— 原文 —
ヤマト運輸、地方バスを配送に生かし地域再生

ヤマト運輸と宮崎交通連携!

 宮交ホールディングス傘下の宮崎交通株式会社(以下、宮崎交通)とヤマトホールディングス傘下のヤマト運輸株式会社(以下、ヤマト運輸)は 関係地方自治体と連携して、本日6月1日より、宮崎県の県北に位置する延岡市-高千穂町、 諸塚村-日向市を結ぶ2路線で「客貨混載」を開始したことを発表した。

 連携した地方自治体は宮崎県、 延岡市、 高千穂町、 日之影町、 諸塚村、 日向市及び美郷町である。この宮崎交通とヤマト運輸の取り組みは、過疎化や高齢化が進んでいる地域においてバスの路線網を維持すること、物流を効率化することによって地域住民の生活サービス向上を目的としている。

そもそも客貨混載とは

 客貨混載とは人と貨物を同じ車両で運ぶことや、お客様を輸送する際に一緒に貨物も運ぶことである。具体的な施策の内容としてバスに宅急便を積載するため、中央部に荷台スペースを確保した路線バスを計4台、2路線で2台ずつ導入する。またラッピングも工夫して客貨混載専用のバスと分かりやすいように「ヒト・ものハコぶエコロジーバス」とラッピングしている。

 元々2015年10月に宮崎交通とヤマト運輸は西都市-西米良村を結ぶ路線バスにて、宅急便を輸送する「客貨混載」を開始している。その際も過疎化や高齢化が進む中山間地域におけてバス路線網の維持と物流の効率化することによる地域住民の生活サービス向上に取り組んできた。結果、中山間地域のバス路線網が維持され、ヤマト運輸のセールスドライバー(以下 SD)が地域に滞在する時間が増えた。つまり時間が増えたことにより集荷締め切り時間が延長し、地域住民からは好評を得て成功を収めた。

 しかし宮崎県の延岡市・高千穂町・日之影町・諸塚村・日向市・美郷町でもやはり過疎化や高齢化が進んでおり、バス路線網の維持が難しく、生活サービスを向上することが課題になっていた。その課題を解決するために西都市・西米良村と同じく延岡市-高千穂町、 諸塚村-日向市を結ぶ2路線で客貨混載を開始する運びとなった。更に今回高千穂町から県内への当日便の提供も開始する。これにより地域住民への生活サービスもより向上していくだろう。

メリットばかりの支え合うサービス

メリットばかりの支え合うサービス図:延岡市-高千穂町を結ぶ路線バスで宅急便を輸送

 この宮崎交通とヤマト運輸が連携し、客貨混載を行うことには地域住民はもちろん、宮崎交通もヤマト運輸もメリットがある。

— 提供資料 —

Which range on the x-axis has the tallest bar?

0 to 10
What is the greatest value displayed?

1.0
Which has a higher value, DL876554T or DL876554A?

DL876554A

— 課題の指示 —
1/ 客貨混載の記事によると、宮崎交通とヤマト運輸が2015年10月に客貨混載を始めたのは、どの市と村を結ぶ路線バスか。
2/ 客貨混載の記事の続きを書け。

— 解答 —
1/ 西都市と西米良村を結ぶ路線バスである。

2/
 まず地域住民にはバスの路線網が維持されることによって、安定的に利用することができる。そのため病院やスーパーなど生活に必要な多様な施設へアクセスできるため、 生活基盤の維持・向上につながるだろう。また高千穂町から県内全域、 延岡市から高千穂町へ宅急便を当日中に送ることができるようになる。さらにヤマト運輸のSDが諸塚村と美郷町に滞在できる時間が増えるため、当日発送の荷物の集荷締めきりが15時から17時、と2時間も延長されるため、余裕を持って荷物を預けることが可能になるだろう。
 
 宮崎交通としては路線バスの空きスペースで宅急便を輸送することによってバス路線の生産性が向上する。そのためバス路線網の維持につながるような新しい収入を確保し、また新たに地域住民へよりよいサービスを提供できるようになる。

 ヤマト運輸は今まで延岡市から高千穂町まで荷物を配送するのに約50kmかけてトラックを運転していたが、その距離が約10分の1になる。それによりCO2排出量の削減にもつながるのだ。また、 諸塚村と美郷町を担当するSDが地域に滞在する時間が今までよりも大幅に増えるため、 地域のお客様からの要望に対し柔軟に応えることができ、サービスの満足度も向上する。ヤマト運輸のイメージアップにも当然繋がってくるだろう。

 今回の客貨混載の取り組みは、ヤマト運輸にも宮崎交通にも地域住民にもメリットがあるため、互いが幸せになれる。そして配送が地域を支え、地域が配送を支え、配送と地域が日本を支えることができる、そんな明るい未来のサービスなのではないだろうか。